[INPUT DATA start]

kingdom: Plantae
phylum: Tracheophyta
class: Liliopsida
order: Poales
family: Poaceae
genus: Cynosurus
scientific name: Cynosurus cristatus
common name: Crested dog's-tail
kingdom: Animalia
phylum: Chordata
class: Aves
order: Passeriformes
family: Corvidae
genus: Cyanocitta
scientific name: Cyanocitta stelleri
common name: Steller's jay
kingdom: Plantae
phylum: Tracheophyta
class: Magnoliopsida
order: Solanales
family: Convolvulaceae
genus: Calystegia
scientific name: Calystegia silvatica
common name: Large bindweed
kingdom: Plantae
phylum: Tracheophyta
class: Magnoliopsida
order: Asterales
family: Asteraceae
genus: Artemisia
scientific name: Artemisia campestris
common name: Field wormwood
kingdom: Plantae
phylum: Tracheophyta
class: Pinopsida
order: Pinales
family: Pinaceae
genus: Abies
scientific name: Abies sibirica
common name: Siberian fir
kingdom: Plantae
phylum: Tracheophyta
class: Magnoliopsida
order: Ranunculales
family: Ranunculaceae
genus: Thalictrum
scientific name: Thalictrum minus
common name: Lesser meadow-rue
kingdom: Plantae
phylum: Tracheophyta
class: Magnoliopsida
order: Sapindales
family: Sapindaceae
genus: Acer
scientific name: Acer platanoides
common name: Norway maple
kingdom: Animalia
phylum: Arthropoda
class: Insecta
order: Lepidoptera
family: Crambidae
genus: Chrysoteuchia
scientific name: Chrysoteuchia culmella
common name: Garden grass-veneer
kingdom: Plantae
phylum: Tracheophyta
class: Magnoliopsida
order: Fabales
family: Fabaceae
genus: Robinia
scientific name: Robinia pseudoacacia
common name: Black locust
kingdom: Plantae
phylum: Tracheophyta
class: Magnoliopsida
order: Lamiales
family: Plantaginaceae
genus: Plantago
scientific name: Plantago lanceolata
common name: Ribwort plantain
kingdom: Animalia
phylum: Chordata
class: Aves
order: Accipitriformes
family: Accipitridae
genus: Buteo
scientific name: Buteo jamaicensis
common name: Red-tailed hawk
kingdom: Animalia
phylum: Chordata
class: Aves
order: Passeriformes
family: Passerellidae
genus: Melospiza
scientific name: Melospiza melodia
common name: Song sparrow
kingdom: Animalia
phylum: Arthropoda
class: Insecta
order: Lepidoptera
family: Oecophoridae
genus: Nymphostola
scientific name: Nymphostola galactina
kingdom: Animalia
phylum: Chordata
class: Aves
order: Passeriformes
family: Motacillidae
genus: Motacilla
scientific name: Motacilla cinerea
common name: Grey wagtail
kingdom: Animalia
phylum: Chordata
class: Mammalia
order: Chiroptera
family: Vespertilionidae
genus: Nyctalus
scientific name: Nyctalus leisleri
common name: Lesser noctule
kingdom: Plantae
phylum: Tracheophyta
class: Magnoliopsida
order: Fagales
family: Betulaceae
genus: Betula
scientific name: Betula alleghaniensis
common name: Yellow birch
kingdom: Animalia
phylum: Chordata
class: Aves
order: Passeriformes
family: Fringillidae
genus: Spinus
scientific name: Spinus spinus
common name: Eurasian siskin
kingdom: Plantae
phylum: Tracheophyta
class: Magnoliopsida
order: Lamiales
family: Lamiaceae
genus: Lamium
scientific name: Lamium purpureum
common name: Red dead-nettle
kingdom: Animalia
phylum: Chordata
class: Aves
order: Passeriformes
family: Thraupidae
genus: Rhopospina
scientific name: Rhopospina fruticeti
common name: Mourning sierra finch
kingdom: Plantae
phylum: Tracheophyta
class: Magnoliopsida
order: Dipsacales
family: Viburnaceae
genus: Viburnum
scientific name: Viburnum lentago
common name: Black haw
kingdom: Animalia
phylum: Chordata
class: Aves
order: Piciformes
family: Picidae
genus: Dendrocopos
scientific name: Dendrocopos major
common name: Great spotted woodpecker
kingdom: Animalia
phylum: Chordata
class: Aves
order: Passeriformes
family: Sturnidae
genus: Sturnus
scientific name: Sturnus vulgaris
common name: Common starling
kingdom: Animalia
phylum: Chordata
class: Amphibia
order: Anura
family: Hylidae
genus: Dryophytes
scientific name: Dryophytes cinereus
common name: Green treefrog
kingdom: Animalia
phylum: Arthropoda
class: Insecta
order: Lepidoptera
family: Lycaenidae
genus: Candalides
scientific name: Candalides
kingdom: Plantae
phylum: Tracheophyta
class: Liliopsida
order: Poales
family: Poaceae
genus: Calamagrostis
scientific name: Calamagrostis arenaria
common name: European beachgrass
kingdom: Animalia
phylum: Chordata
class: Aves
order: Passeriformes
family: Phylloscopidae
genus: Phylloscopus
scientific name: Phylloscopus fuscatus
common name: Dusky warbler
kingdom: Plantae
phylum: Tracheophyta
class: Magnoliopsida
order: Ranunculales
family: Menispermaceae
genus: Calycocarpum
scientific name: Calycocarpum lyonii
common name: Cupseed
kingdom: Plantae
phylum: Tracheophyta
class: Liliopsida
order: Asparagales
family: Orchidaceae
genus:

[INPUT DATA end]

▸ EXERCISE DIRECTIONS: Return all of the lines above word for word, in the same order.

▸ REPLY:
kingdom: Plantae
phylum: Tracheophyta
class: Liliopsida
order: Poales
family: Poaceae
genus: Cynosurus
scientific name: Cynosurus cristatus
common name: Crested dog's-tail
kingdom: Animalia
phylum: Chordata
class: Aves
order: Passeriformes
family: Corvidae
genus: Cyanocitta
scientific name: Cyanocitta stelleri
common name: Steller's jay
kingdom: Plantae
phylum: Tracheophyta
class: Magnoliopsida
order: Solanales
family: Convolvulaceae
genus: Calystegia
scientific name: Calystegia silvatica
common name: Large bindweed
kingdom: Plantae
phylum: Tracheophyta
class: Magnoliopsida
order: Asterales
family: Asteraceae
genus: Artemisia
scientific name: Artemisia campestris
common name: Field wormwood
kingdom: Plantae
phylum: Tracheophyta
class: Pinopsida
order: Pinales
family: Pinaceae
genus: Abies
scientific name: Abies sibirica
common name: Siberian fir
kingdom: Plantae
phylum: Tracheophyta
class: Magnoliopsida
order: Ranunculales
family: Ranunculaceae
genus: Thalictrum
scientific name: Thalictrum minus
common name: Lesser meadow-rue
kingdom: Plantae
phylum: Tracheophyta
class: Magnoliopsida
order: Sapindales
family: Sapindaceae
genus: Acer
scientific name: Acer platanoides
common name: Norway maple
kingdom: Animalia
phylum: Arthropoda
class: Insecta
order: Lepidoptera
family: Crambidae
genus: Chrysoteuchia
scientific name: Chrysoteuchia culmella
common name: Garden grass-veneer
kingdom: Plantae
phylum: Tracheophyta
class: Magnoliopsida
order: Fabales
family: Fabaceae
genus: Robinia
scientific name: Robinia pseudoacacia
common name: Black locust
kingdom: Plantae
phylum: Tracheophyta
class: Magnoliopsida
order: Lamiales
family: Plantaginaceae
genus: Plantago
scientific name: Plantago lanceolata
common name: Ribwort plantain
kingdom: Animalia
phylum: Chordata
class: Aves
order: Accipitriformes
family: Accipitridae
genus: Buteo
scientific name: Buteo jamaicensis
common name: Red-tailed hawk
kingdom: Animalia
phylum: Chordata
class: Aves
order: Passeriformes
family: Passerellidae
genus: Melospiza
scientific name: Melospiza melodia
common name: Song sparrow
kingdom: Animalia
phylum: Arthropoda
class: Insecta
order: Lepidoptera
family: Oecophoridae
genus: Nymphostola
scientific name: Nymphostola galactina
kingdom: Animalia
phylum: Chordata
class: Aves
order: Passeriformes
family: Motacillidae
genus: Motacilla
scientific name: Motacilla cinerea
common name: Grey wagtail
kingdom: Animalia
phylum: Chordata
class: Mammalia
order: Chiroptera
family: Vespertilionidae
genus: Nyctalus
scientific name: Nyctalus leisleri
common name: Lesser noctule
kingdom: Plantae
phylum: Tracheophyta
class: Magnoliopsida
order: Fagales
family: Betulaceae
genus: Betula
scientific name: Betula alleghaniensis
common name: Yellow birch
kingdom: Animalia
phylum: Chordata
class: Aves
order: Passeriformes
family: Fringillidae
genus: Spinus
scientific name: Spinus spinus
common name: Eurasian siskin
kingdom: Plantae
phylum: Tracheophyta
class: Magnoliopsida
order: Lamiales
family: Lamiaceae
genus: Lamium
scientific name: Lamium purpureum
common name: Red dead-nettle
kingdom: Animalia
phylum: Chordata
class: Aves
order: Passeriformes
family: Thraupidae
genus: Rhopospina
scientific name: Rhopospina fruticeti
common name: Mourning sierra finch
kingdom: Plantae
phylum: Tracheophyta
class: Magnoliopsida
order: Dipsacales
family: Viburnaceae
genus: Viburnum
scientific name: Viburnum lentago
common name: Black haw
kingdom: Animalia
phylum: Chordata
class: Aves
order: Piciformes
family: Picidae
genus: Dendrocopos
scientific name: Dendrocopos major
common name: Great spotted woodpecker
kingdom: Animalia
phylum: Chordata
class: Aves
order: Passeriformes
family: Sturnidae
genus: Sturnus
scientific name: Sturnus vulgaris
common name: Common starling
kingdom: Animalia
phylum: Chordata
class: Amphibia
order: Anura
family: Hylidae
genus: Dryophytes
scientific name: Dryophytes cinereus
common name: Green treefrog
kingdom: Animalia
phylum: Arthropoda
class: Insecta
order: Lepidoptera
family: Lycaenidae
genus: Candalides
scientific name: Candalides
kingdom: Plantae
phylum: Tracheophyta
class: Liliopsida
order: Poales
family: Poaceae
genus: Calamagrostis
scientific name: Calamagrostis arenaria
common name: European beachgrass
kingdom: Animalia
phylum: Chordata
class: Aves
order: Passeriformes
family: Phylloscopidae
genus: Phylloscopus
scientific name: Phylloscopus fuscatus
common name: Dusky warbler
kingdom: Plantae
phylum: Tracheophyta
class: Magnoliopsida
order: Ranunculales
family: Menispermaceae
genus: Calycocarpum
scientific name: Calycocarpum lyonii
common name: Cupseed
kingdom: Plantae
phylum: Tracheophyta
class: Liliopsida
order: Asparagales
family: Orchidaceae
genus:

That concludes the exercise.